Barry University’s long-awaited vision of a new medical sciences building became one step closer to reality Jan. 18 when then university broke ground on the Center for Community Health and Minority Medicine.
Phase I of the Center is estimated to cost approximately $5 million, with the total cost of the three-phase project estimated at more than $18 million. It is hoped that students and faculty will be utilizing the facilities contained in Phase I by the fall of 2008. When completed, the Center will serve more than 400 health professional students and will provide an enormous opportunity not only for the university, but for the South Florida community it serves. When all three phases of the project are completed, Barry’s new Center will represent a collaborative vision of health professional education.
The building will house the newly formed Division of Medicine, which includes the School of Podiatric Medicine and the School of Graduate Medical Sciences. Working from a collaborative model, the Center will also provide needed classroom space and research facilities for the Division of Nursing and other health-related programs.

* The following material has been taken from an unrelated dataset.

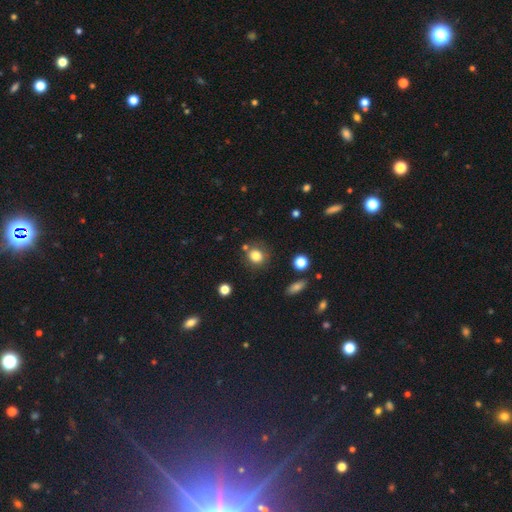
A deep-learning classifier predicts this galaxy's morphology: smooth-or-featured: smooth: 81% | star or artifact: 12% | featured or disk: 7%
  how-rounded: round: 81% | in between: 18% | cigar-shaped: 1%
  merging: none: 75% | minor disturbance: 13% | merger: 8% | major disturbance: 4%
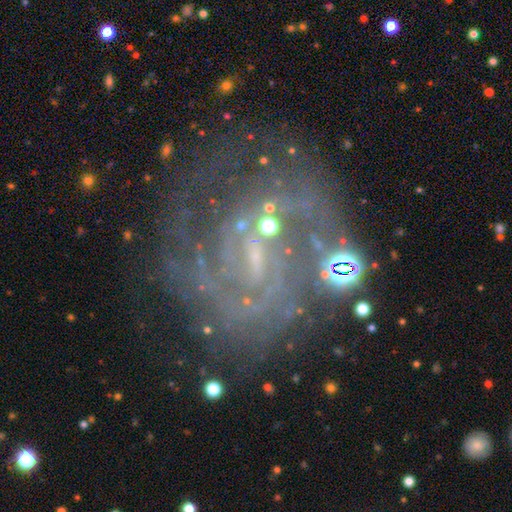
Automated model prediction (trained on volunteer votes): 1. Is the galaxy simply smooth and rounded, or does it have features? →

With its three-phase development plan, the Center will focus on diseases that adversely affect minority and underserved communities. It will also facilitate the development of educational programs for the prevention, treatment and management of these diseases.
“The Center not only provides us with increased capacity to attract and train health professional students from diverse backgrounds, but also better enables us to serve the health and medical needs of our diverse population in South Florida as well as the state and the nation,” said Center Director Richard Patton.